Прислали мне видео-интервью троюродной сестры моего отца, Брониславы Брейтбарг, Яд ва-шему. 90-летняя, она рассказывает об оккупации, о марше смерти из Одессы в Доманевку, о лагере, о возвращении в Одессу после освобождения.
Я уже, конечно, об этом всем слышал, смотрел и читал очень много, но каждый раз как первый.
Когда евреев собрали, спросили, кто знает немецкий. Ее 16-летний брат Изя и ещё несколько школьников вышли вперёд. Больше она его не видела.

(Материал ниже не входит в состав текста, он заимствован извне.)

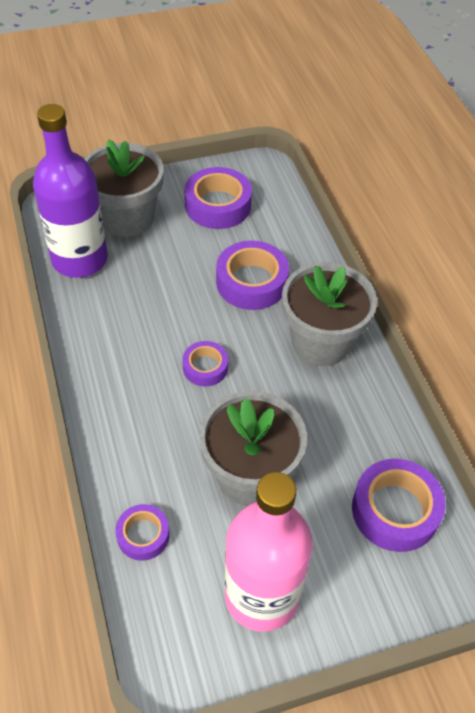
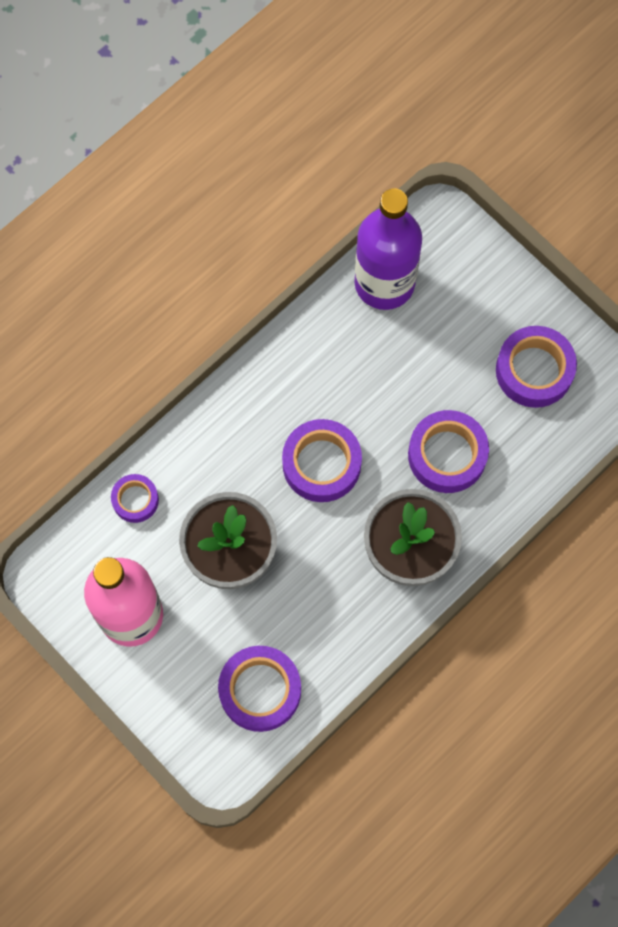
camera: 65 degrees right, 20 degrees up
(127, 218) = (464, 294): grey flower pot -> none
(205, 367) = (321, 464): purple tape -> purple tape, size x1.71

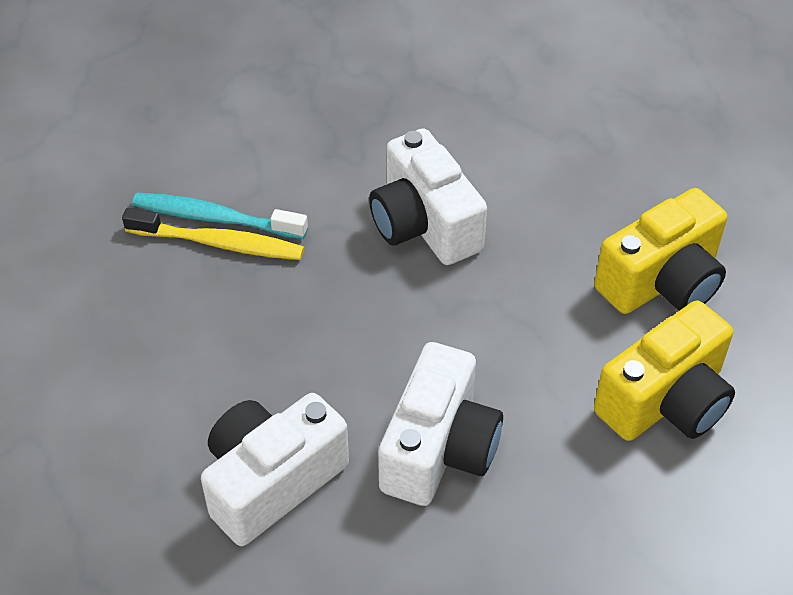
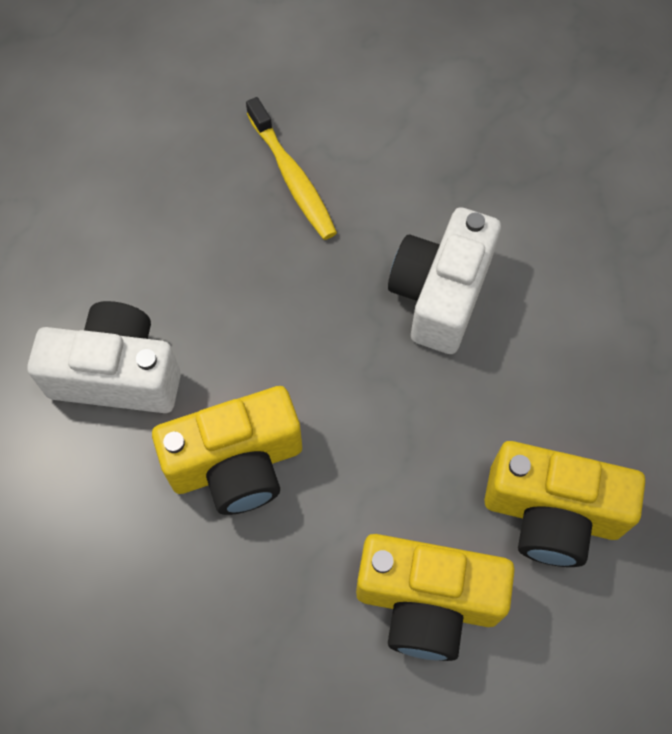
camera: 50 degrees right, 15 degrees up
(215, 218) = (312, 156): turquoise toothbrush -> none
(439, 449) = (237, 464): white camera -> yellow camera

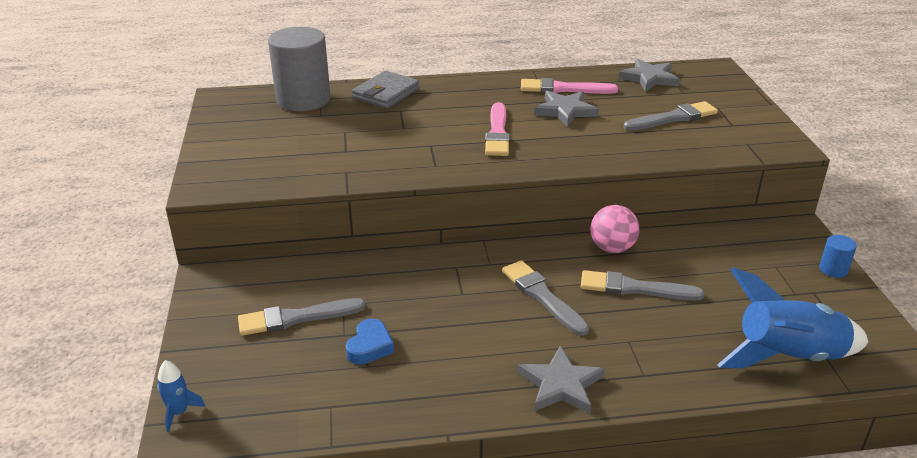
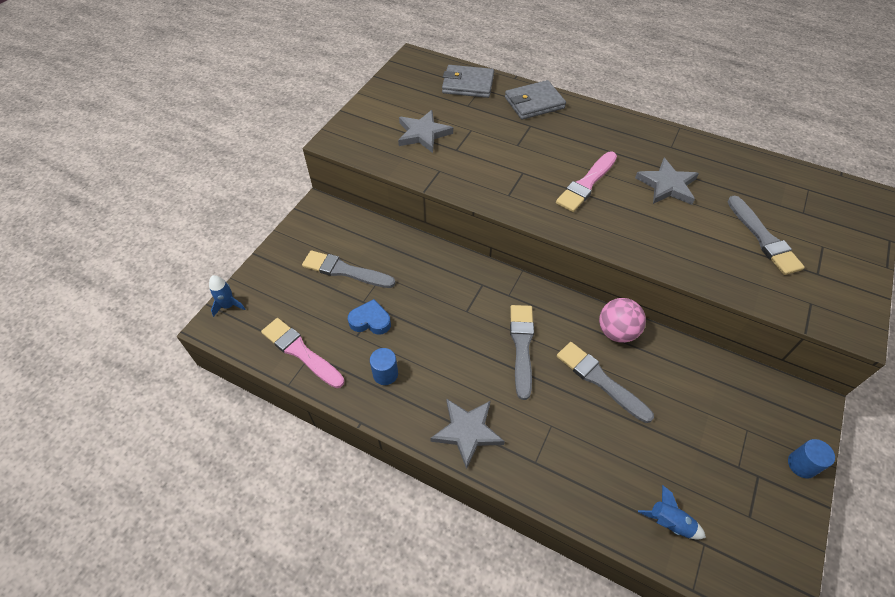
camera: 35 degrees right, 20 degrees up
(303, 100) = (468, 84): grey cylinder -> grey wallet
(370, 346) = (370, 321): blue heart -> blue heart turned 135 degrees counterclockwise
(432, 381) = (385, 374): none -> blue cylinder
(563, 89) = (688, 159): pink brush -> pink brush (301, 352)
(649, 78) = (784, 181): grey star -> grey star (423, 134)
(673, 118) = (763, 238): grey brush -> grey brush turned 60 degrees clockwise
(788, 357) = (669, 522): blue rocket -> blue rocket, size x0.43

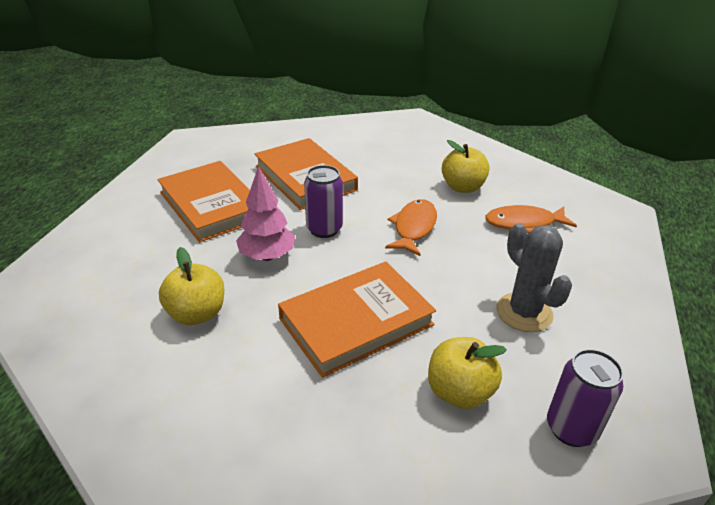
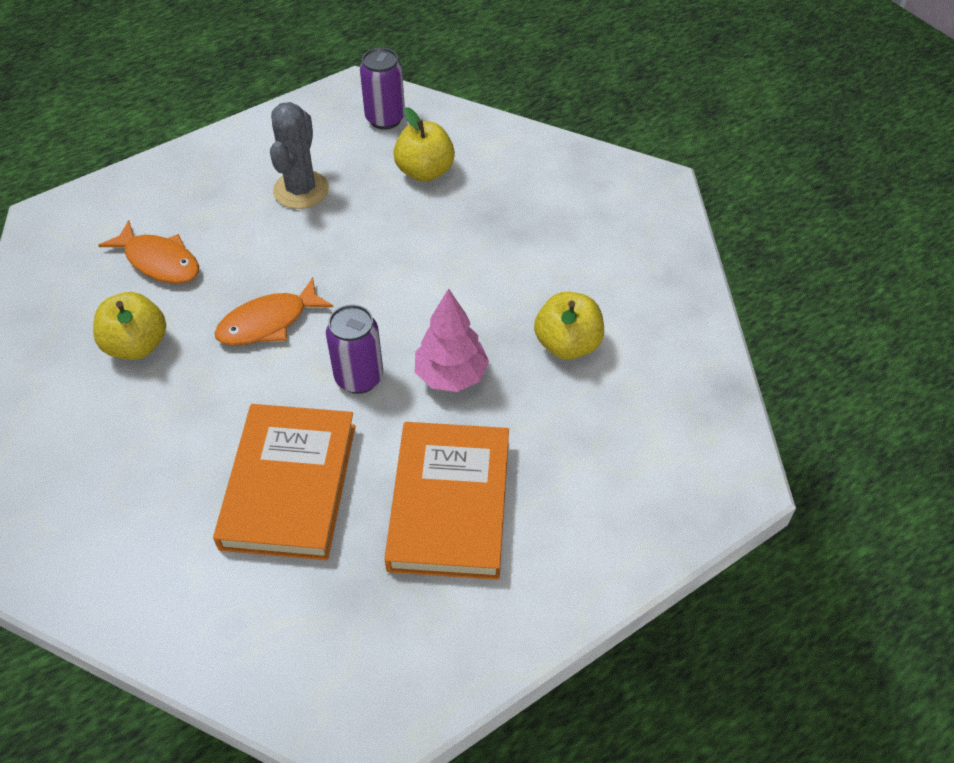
camera: 140 degrees left, 15 degrees up
(356, 322) = (439, 258): orange book -> none

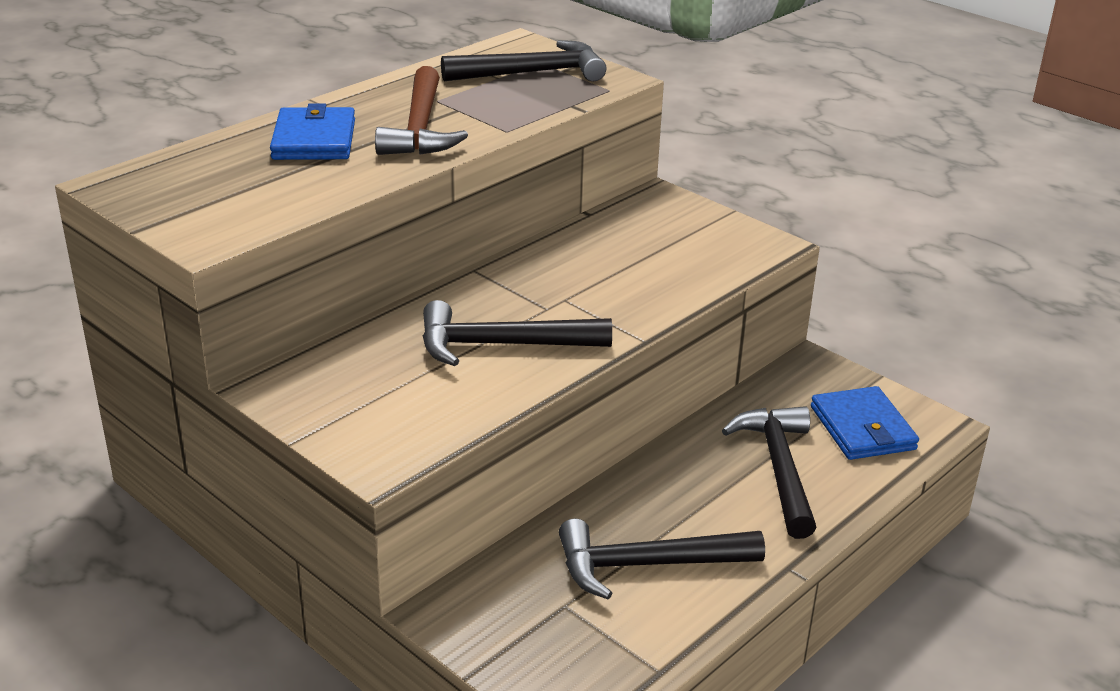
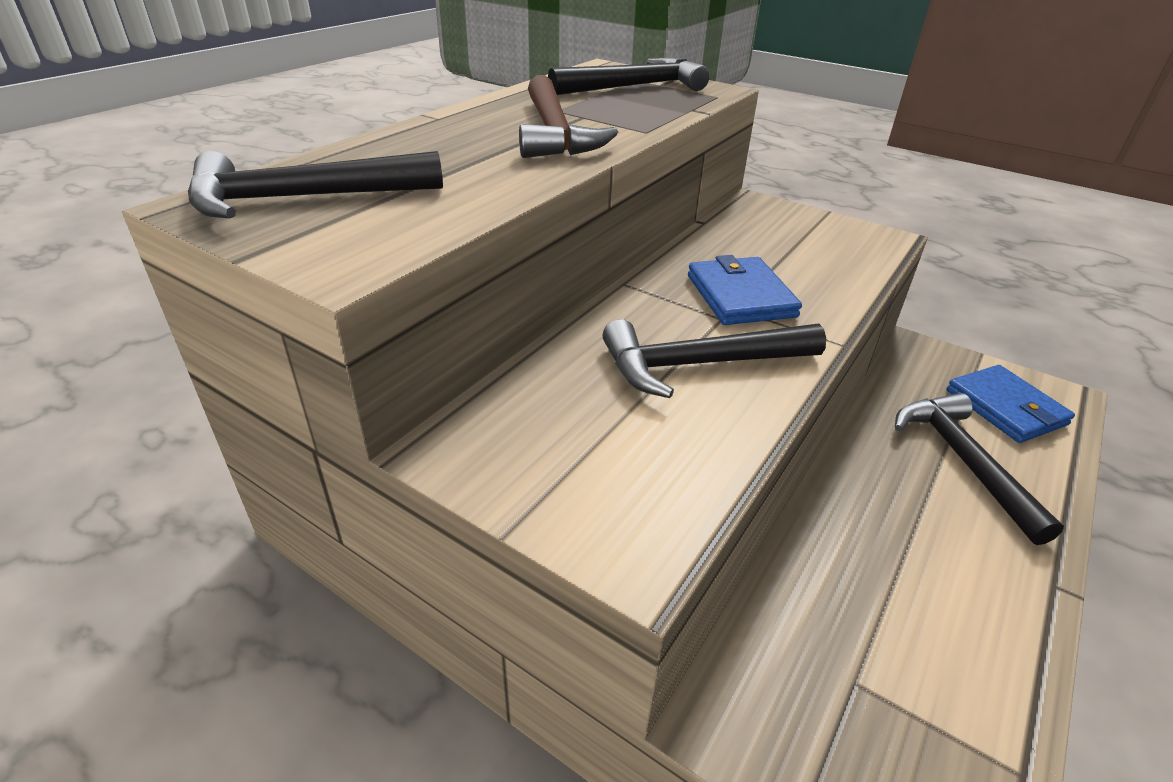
camera: 10 degrees left, 5 degrees up
(314, 140) = (443, 148): blue wallet -> blue wallet (740, 296)
(646, 565) = (911, 605): black hammer -> black hammer (302, 198)

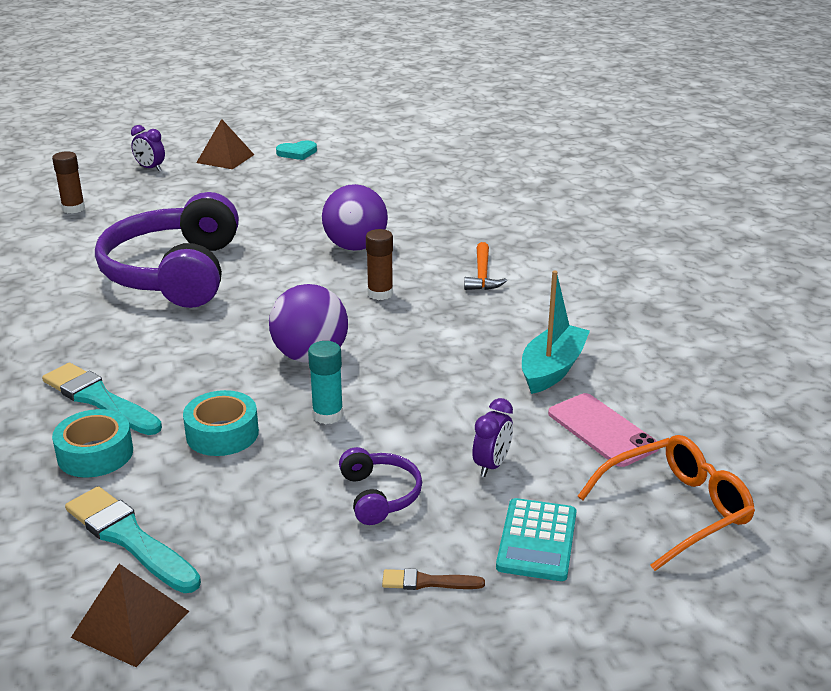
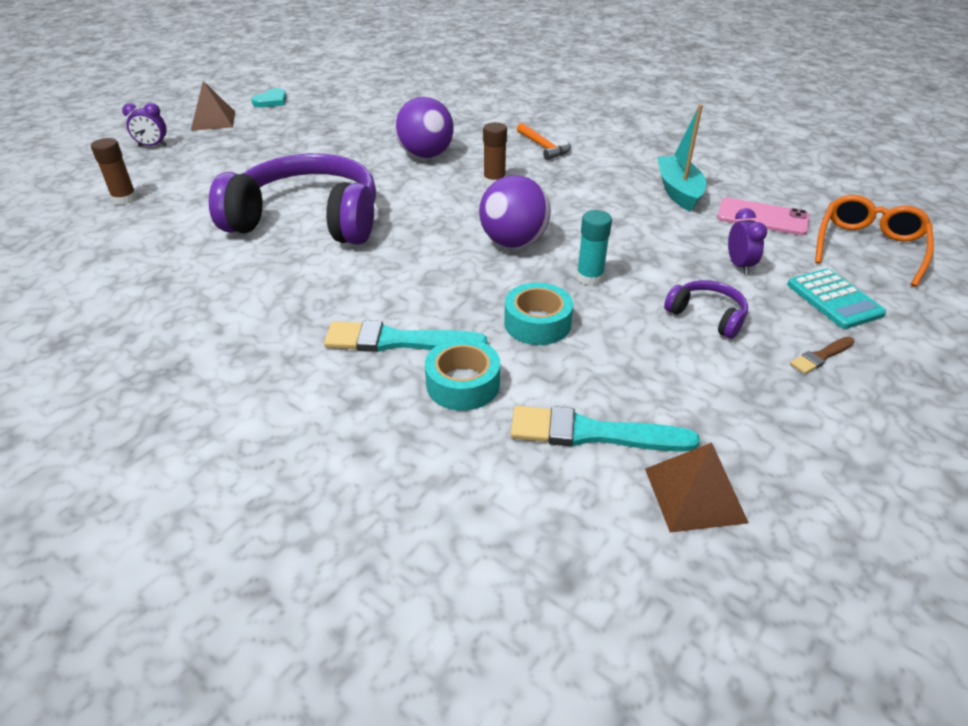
camera: 35 degrees left, 10 degrees up
(175, 273) = (308, 220): purple headphones -> purple headphones turned 135 degrees clockwise

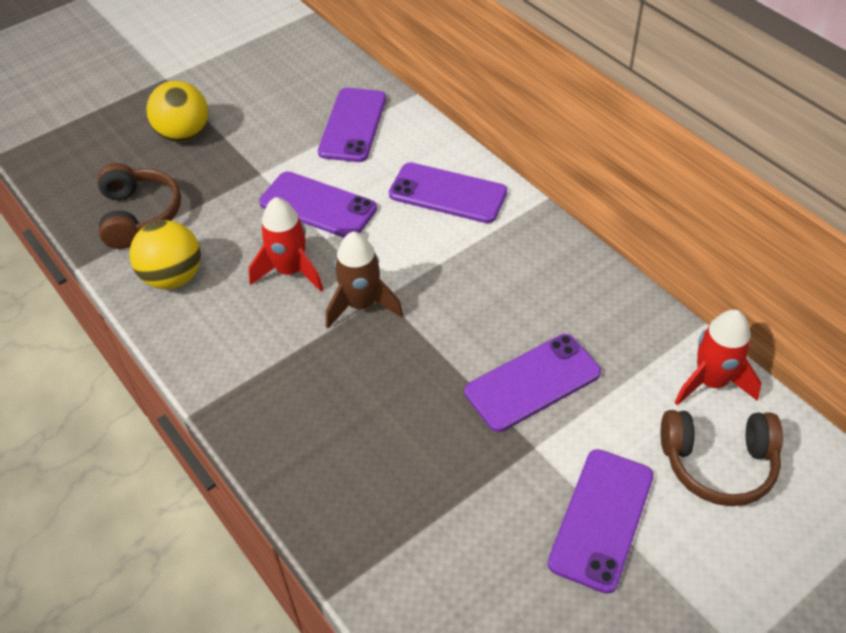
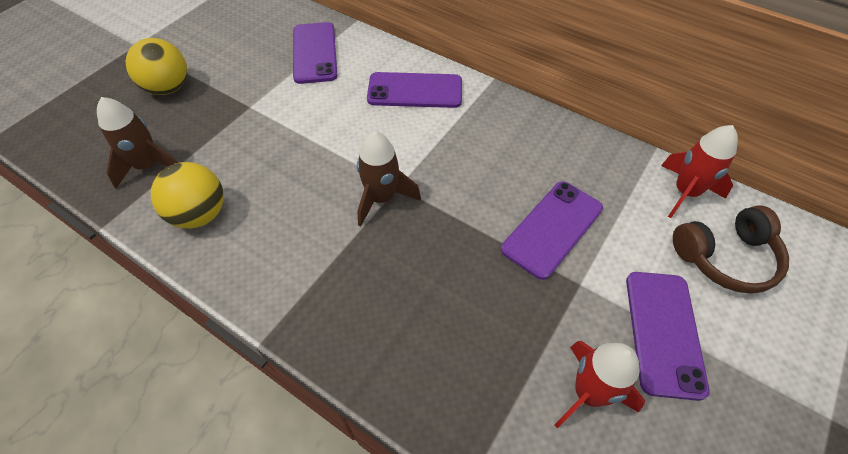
camera: 20 degrees left, 5 degrees up
(139, 215) = (148, 166): brown headphones -> brown rocket
(290, 271) = (307, 183): red rocket -> red rocket (588, 393)
(318, 206) = (310, 123): purple phone -> none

От ужаса и безысходности в лагере она и ещё несколько ребят решили поститься в Йом-Кипур. Впервые в жизни. И вот в середине дня кто-то из местных дал им кусок хлеба. Вы себе представляете, что такое там был кусок хлеба? Но никто из них до конца дня к нему не прикоснулся.
Когда Одессу освободили, она, 16-летняя девочка в юбке из мешка и с обмотками на ногах вместо обуви, решила идти в Одессу пешком. Шли неделю. Придя в родной город, они увидели благополучных дам, в шикарных платьях. И девочке стало мучительно стыдно. «Мы стыдились, нам было стыдно».
Даже ближайшие подруги до 80-х не знали про ее страшные военные годы. Во-первых, не очень-то безопасно было рассказывать про жизнь на оккупированных территориях. Но, главное, даже дома эти разговоры не велись. Это то, о чем невозможно вспоминать и говорить. Например, упоминание о погибшем сыне для матери было табу. Это для себя, для бездны в душе.
И совершенно для меня немыслимое. После этих чудовищных трёх лет девочка сразу поступает в техникум, потом в медицинский институт, становится известным специалистом. Прошлое остаётся прошлому — дети, внуки, правнуки это настоящее.